We’ve developed some important insights into the most common fees found with payment processing, and how Bespoke Merchant Solutions can help reduce risk for 2022.
1. PCI Compliance
In simple terms: PCI-DSS compliance is a security measure ensuring customer data protection through a rigorous set of standards. Being either compliant or non-compliant can introduce potentially unnecessary fees.
There are many discrepancies surrounding fees regarding PCI compliance and non-compliance, this is because exact amounts for fees depends on the processor themselves. Visa and Mastercard do not charge businesses themselves, but rather is a varying fee that generates revenue for the payment processor.
The amount of the fee can depend on the circumstances, for non-compliance, in a monthly spread, it can rack up to £100 a month. However, a data breach can induce a hefty fee under investigation if you’re found to be non-compliant. Not only this, but it has significant implications for your brand reputation and potential legal costs.
On top of this, becoming PCI-compliant can be a costly and lengthy process that can often leave businesses in a vulnerable position when starting up.
2. Monthly Minimum Fees
Minimum Monthly Charges (MMC) are not necessarily a fee, but rather a benchmark or monthly quota given by the payment processor. If the business fails to meet this quota, then they’ll need to pay back out of their own pocket.

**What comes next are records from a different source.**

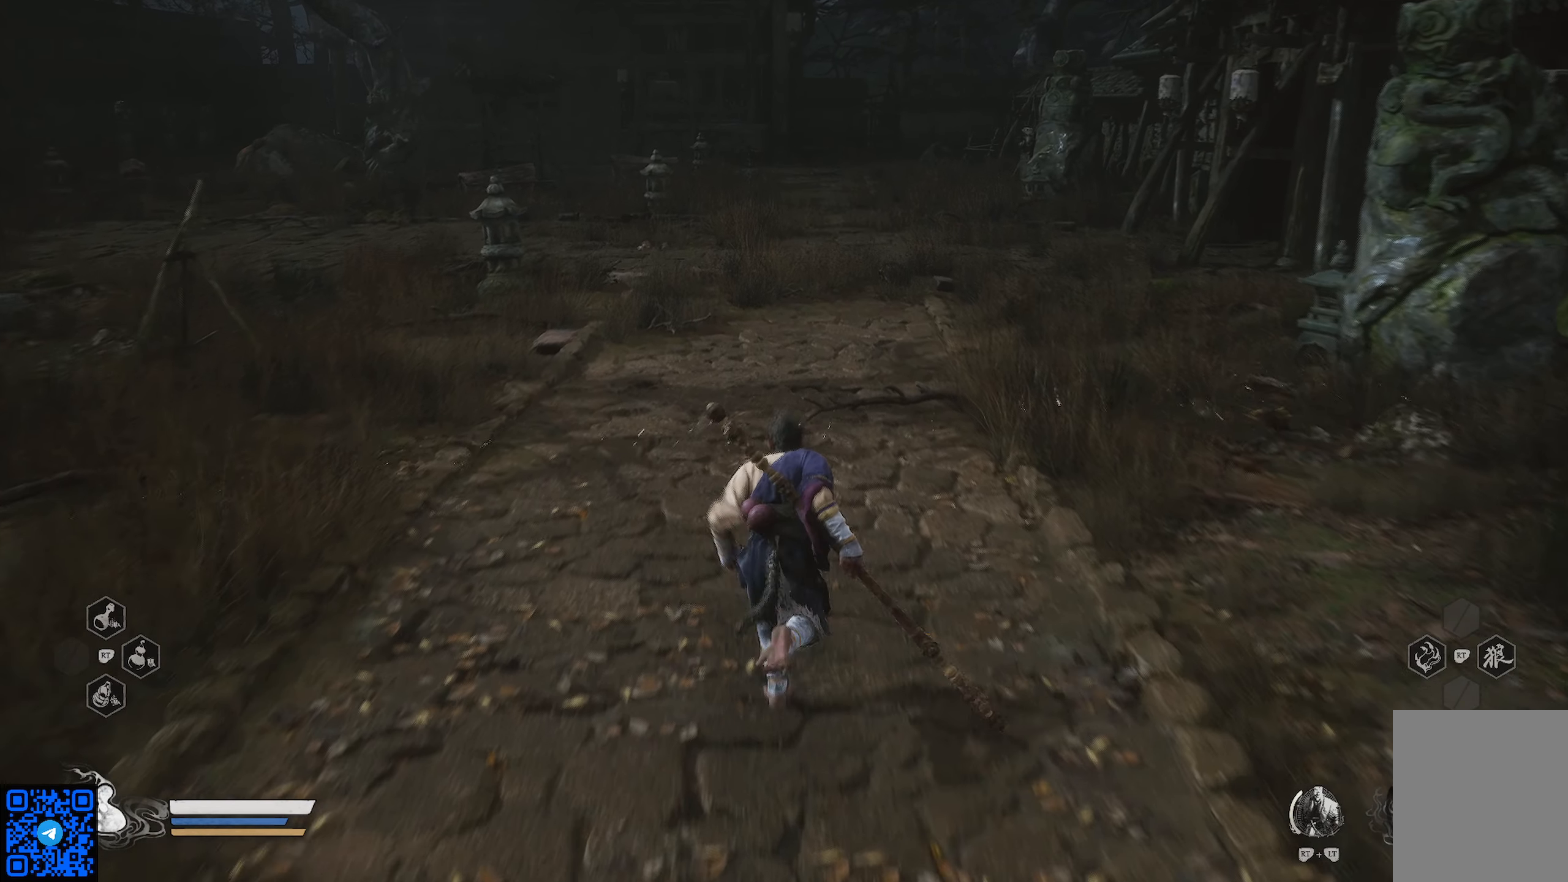
{"buttons": [], "left_stick": "up", "right_stick": "center", "events": []}
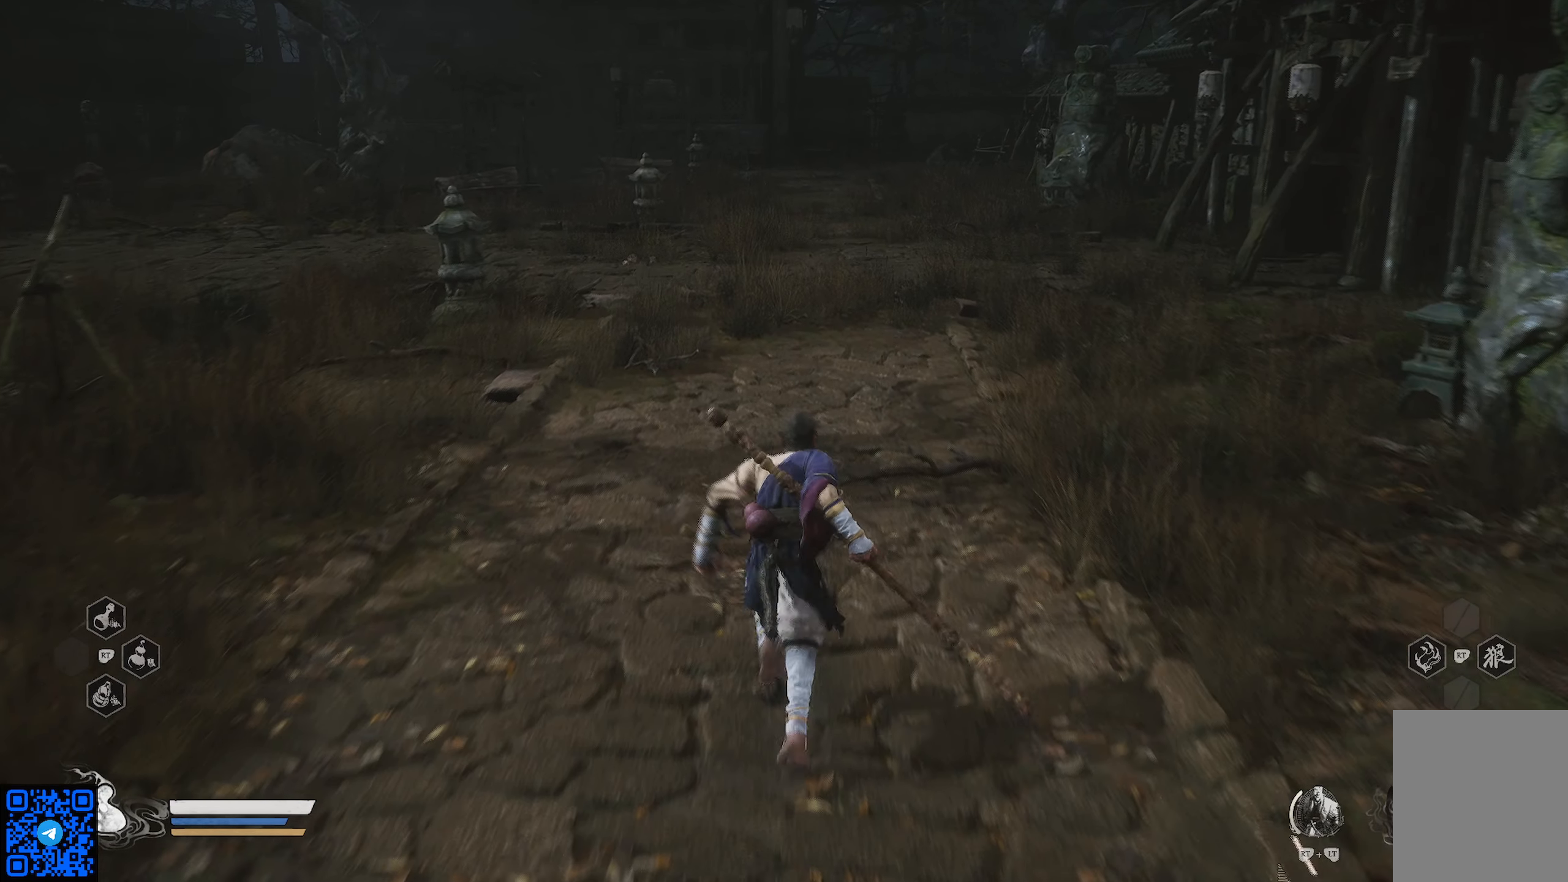
{"buttons": [], "left_stick": "up", "right_stick": "center", "events": [[67, "right_stick", "left"], [351, "right_stick", "center"]]}
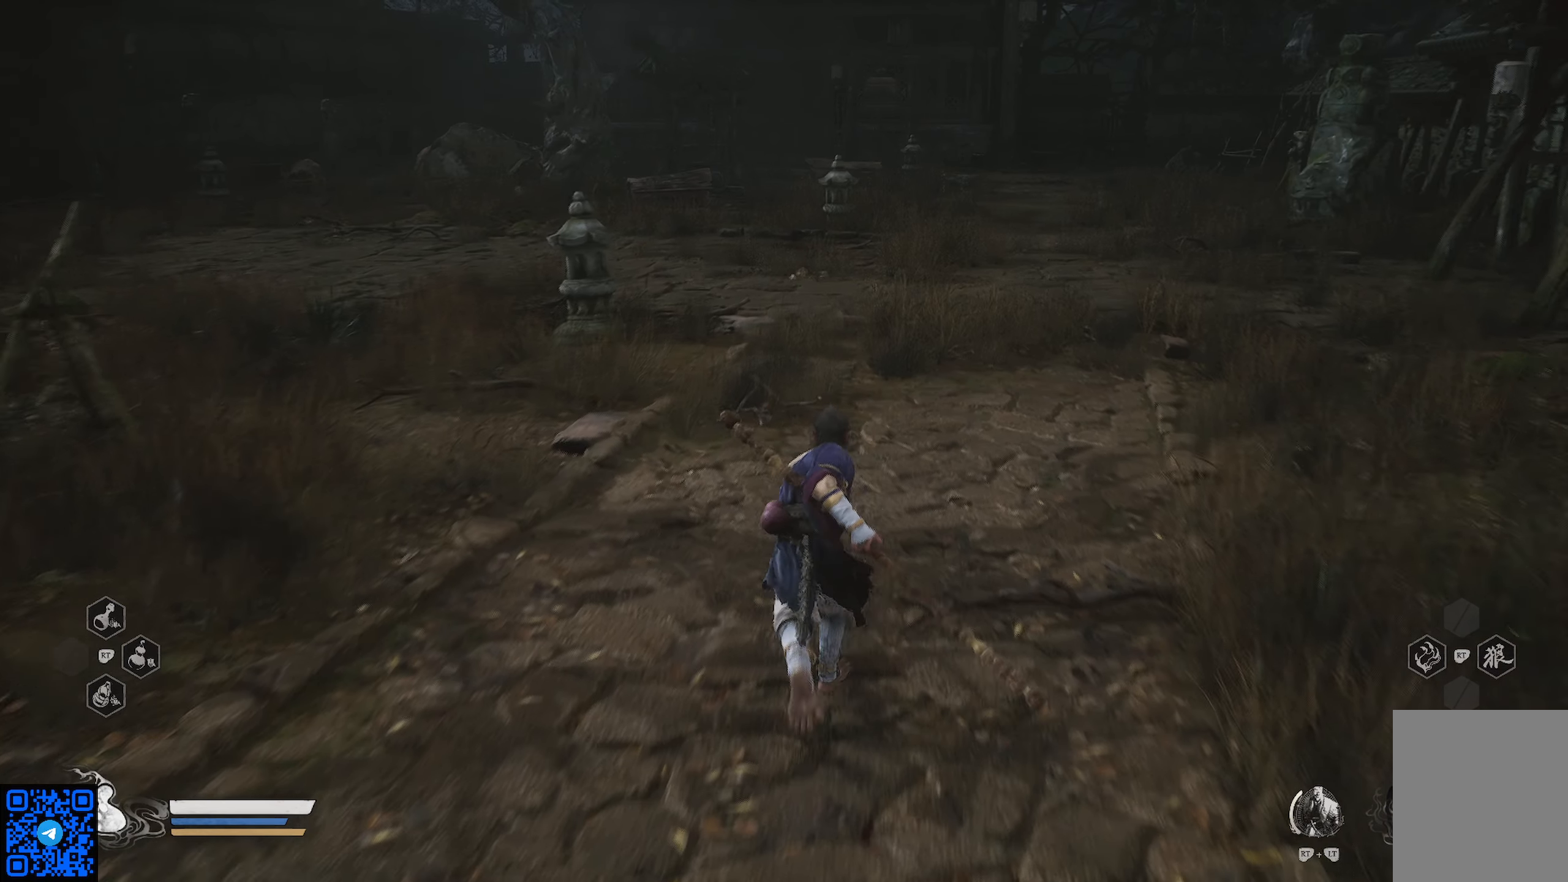
{"buttons": [], "left_stick": "up", "right_stick": "up", "events": [[384, "right_stick", "up"]]}
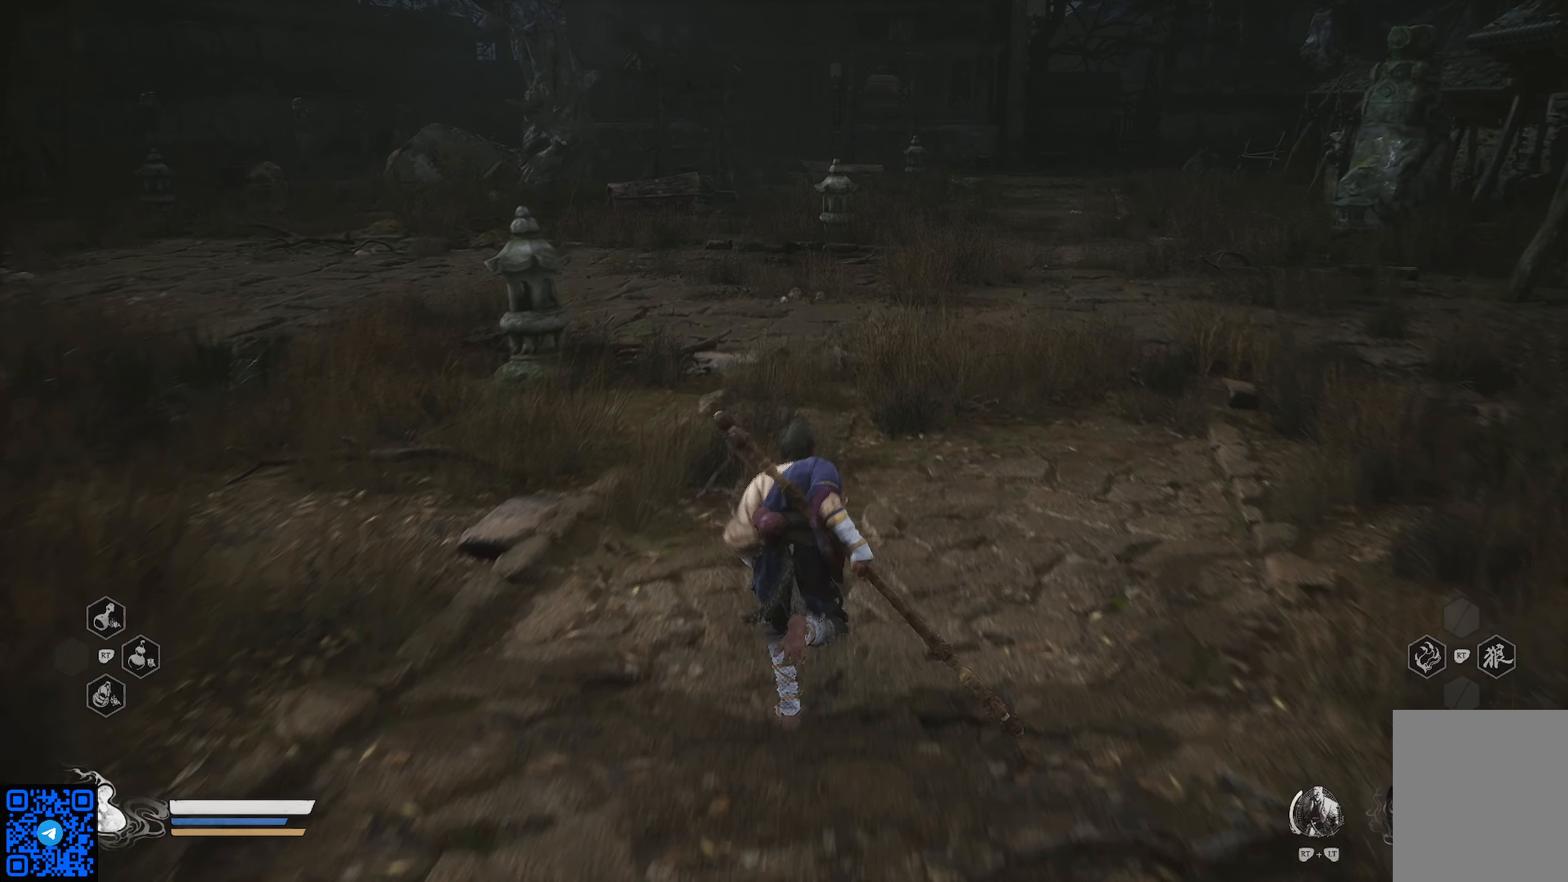
{"buttons": [], "left_stick": "up", "right_stick": "center", "events": [[50, "right_stick", "center"]]}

The issue here is that it places unnecessary pressure on smaller businesses to meet a monthly quota of transaction rates, regardless of whether it has been a slow month for revenue. In other words, let’s say a business generates revenue of £3000 within a month, and this measures out to £35 in processing fees from all transactions, if they do not meet a £40 quota, they’ll have to pay that themselves.
MMC’s are often justified by suggesting it funds all the services offered by the payment processor. However, it should not be at the expense of business performance.
3. Chargeback Process
A chargeback is simply a refund that it’s issued from the consumer directly to the bank, eliminating much of the middle-man communication with the merchant.
Processing a chargeback can build some serious financial costs which can be broken down by the following:
- Transaction fees: when it comes to payment processing transaction rates, if the purchase results in a chargeback, that’s your revenue wasted.
- Marketing: when sales become chargebacks, this can often result in hurting your marketing process and budget
- Base Chargeback fee: there is an understood base penalty fee from your bank – usually anywhere from 15 to 40%
Dealing with chargebacks can often leave businesses vulnerable and can derail business plans in the long run when the budget stretches thin.
4. What BMS Can Do?
Avoiding unnecessary charges is vital for smaller businesses to gain footing in 2022.
PCI Compliance has been streamlined and is handled by our Account Managers with any new contract. We do not impose a monthly fee for our additional services nor set a benchmark to reach. Finally, if a merchant comes to us with a chargeback situation, our team can conduct a free investigation into the claim and be supportive during the complicated process.